*** SUPPLIED RECORDS ***

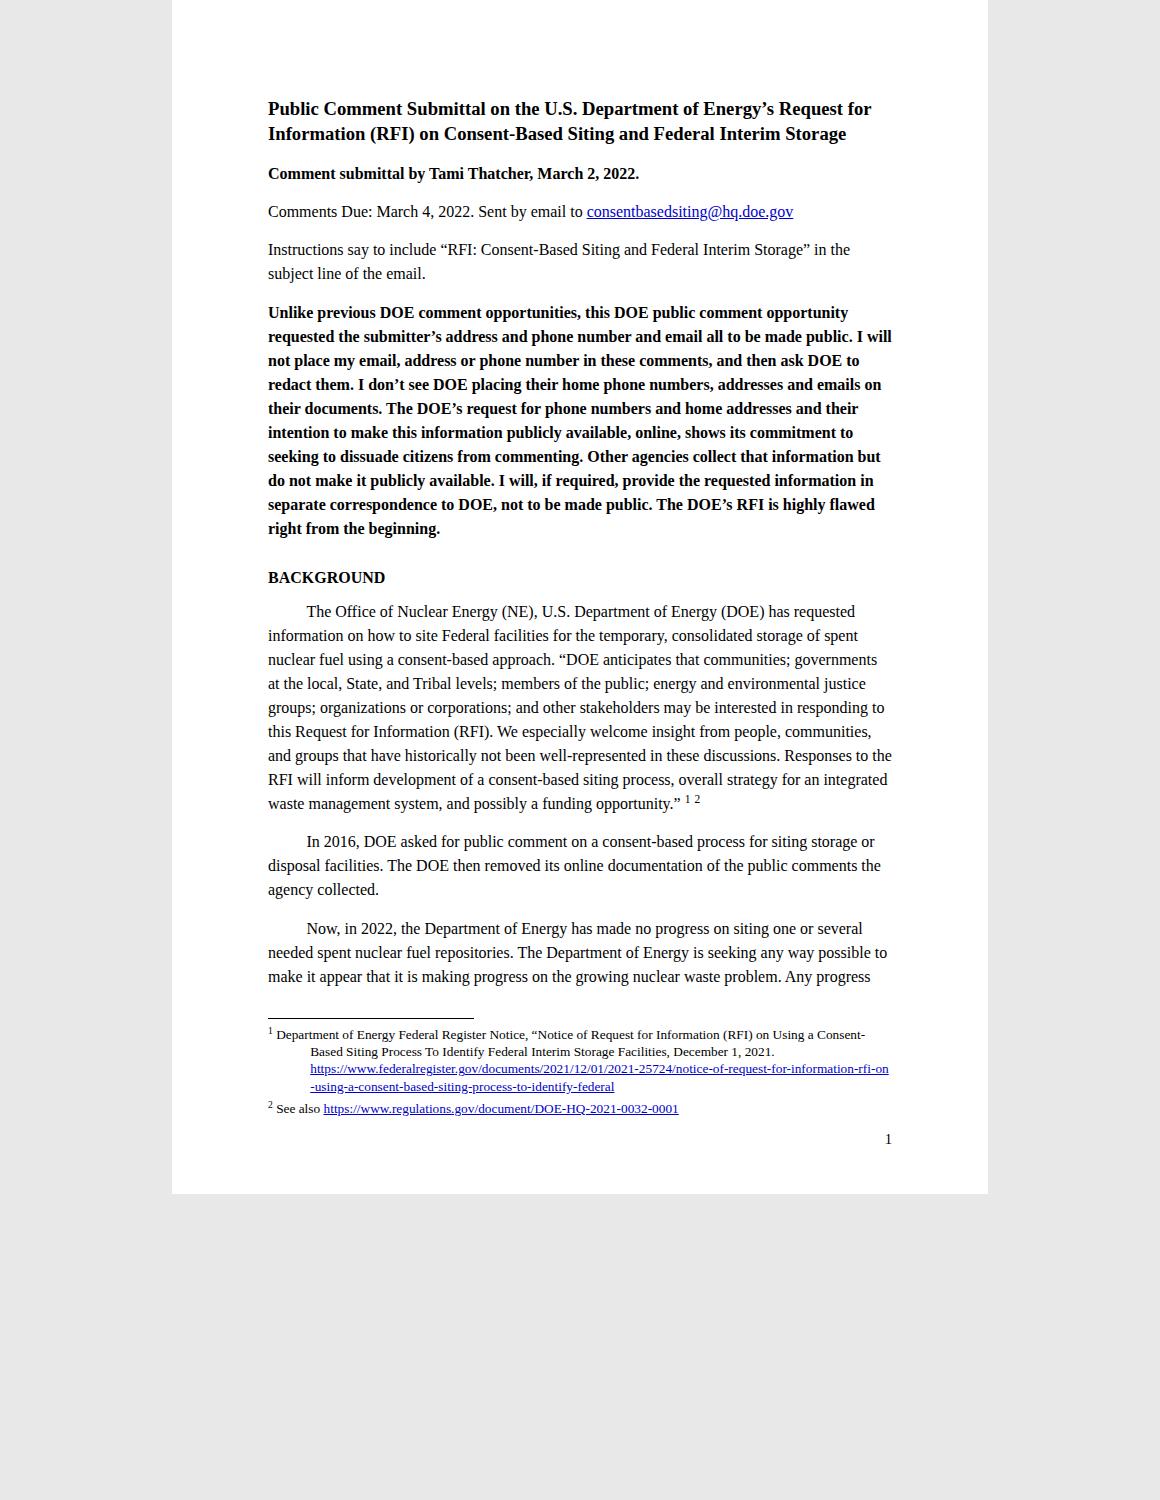Public Comment Submittal on the U.S. Department of Energy’s Request for Information (RFI) on Consent-Based Siting and Federal Interim Storage
Comment submittal by Tami Thatcher, March 2, 2022.
Comments Due: March 4, 2022. Sent by email to consentbasedsiting@hq.doe.gov
Instructions say to include “RFI: Consent-Based Siting and Federal Interim Storage” in the subject line of the email.
Unlike previous DOE comment opportunities, this DOE public comment opportunity requested the submitter’s address and phone number and email all to be made public. I will not place my email, address or phone number in these comments, and then ask DOE to redact them. I don’t see DOE placing their home phone numbers, addresses and emails on their documents. The DOE’s request for phone numbers and home addresses and their intention to make this information publicly available, online, shows its commitment to seeking to dissuade citizens from commenting. Other agencies collect that information but do not make it publicly available. I will, if required, provide the requested information in separate correspondence to DOE, not to be made public. The DOE’s RFI is highly flawed right from the beginning.
BACKGROUND
The Office of Nuclear Energy (NE), U.S. Department of Energy (DOE) has requested information on how to site Federal facilities for the temporary, consolidated storage of spent nuclear fuel using a consent-based approach. “DOE anticipates that communities; governments at the local, State, and Tribal levels; members of the public; energy and environmental justice groups; organizations or corporations; and other stakeholders may be interested in responding to this Request for Information (RFI). We especially welcome insight from people, communities, and groups that have historically not been well-represented in these discussions. Responses to the RFI will inform development of a consent-based siting process, overall strategy for an integrated waste management system, and possibly a funding opportunity.” 1 2
In 2016, DOE asked for public comment on a consent-based process for siting storage or disposal facilities. The DOE then removed its online documentation of the public comments the agency collected.
Now, in 2022, the Department of Energy has made no progress on siting one or several needed spent nuclear fuel repositories. The Department of Energy is seeking any way possible to make it appear that it is making progress on the growing nuclear waste problem. Any progress
1 Department of Energy Federal Register Notice, “Notice of Request for Information (RFI) on Using a Consent-Based Siting Process To Identify Federal Interim Storage Facilities, December 1, 2021. https://www.federalregister.gov/documents/2021/12/01/2021-25724/notice-of-request-for-information-rfi-on-using-a-consent-based-siting-process-to-identify-federal
2 See also https://www.regulations.gov/document/DOE-HQ-2021-0032-0001
1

*** End of SUPPLIED RECORDS ***

For each record, return its text exactly and leave any picture out.

## [THE ANSWER]
Public Comment Submittal on the U.S. Department of Energy’s Request for Information (RFI) on Consent-Based Siting and Federal Interim Storage
Comment submittal by Tami Thatcher, March 2, 2022.
Comments Due: March 4, 2022. Sent by email to consentbasedsiting@hq.doe.gov
Instructions say to include “RFI: Consent-Based Siting and Federal Interim Storage” in the subject line of the email.
Unlike previous DOE comment opportunities, this DOE public comment opportunity requested the submitter’s address and phone number and email all to be made public. I will not place my email, address or phone number in these comments, and then ask DOE to redact them. I don’t see DOE placing their home phone numbers, addresses and emails on their documents. The DOE’s request for phone numbers and home addresses and their intention to make this information publicly available, online, shows its commitment to seeking to dissuade citizens from commenting. Other agencies collect that information but do not make it publicly available. I will, if required, provide the requested information in separate correspondence to DOE, not to be made public. The DOE’s RFI is highly flawed right from the beginning.
BACKGROUND
The Office of Nuclear Energy (NE), U.S. Department of Energy (DOE) has requested information on how to site Federal facilities for the temporary, consolidated storage of spent nuclear fuel using a consent-based approach. “DOE anticipates that communities; governments at the local, State, and Tribal levels; members of the public; energy and environmental justice groups; organizations or corporations; and other stakeholders may be interested in responding to this Request for Information (RFI). We especially welcome insight from people, communities, and groups that have historically not been well-represented in these discussions. Responses to the RFI will inform development of a consent-based siting process, overall strategy for an integrated waste management system, and possibly a funding opportunity.” 1 2
In 2016, DOE asked for public comment on a consent-based process for siting storage or disposal facilities. The DOE then removed its online documentation of the public comments the agency collected.
Now, in 2022, the Department of Energy has made no progress on siting one or several needed spent nuclear fuel repositories. The Department of Energy is seeking any way possible to make it appear that it is making progress on the growing nuclear waste problem. Any progress
1 Department of Energy Federal Register Notice, “Notice of Request for Information (RFI) on Using a Consent-Based Siting Process To Identify Federal Interim Storage Facilities, December 1, 2021. https://www.federalregister.gov/documents/2021/12/01/2021-25724/notice-of-request-for-information-rfi-on-using-a-consent-based-siting-process-to-identify-federal
2 See also https://www.regulations.gov/document/DOE-HQ-2021-0032-0001
1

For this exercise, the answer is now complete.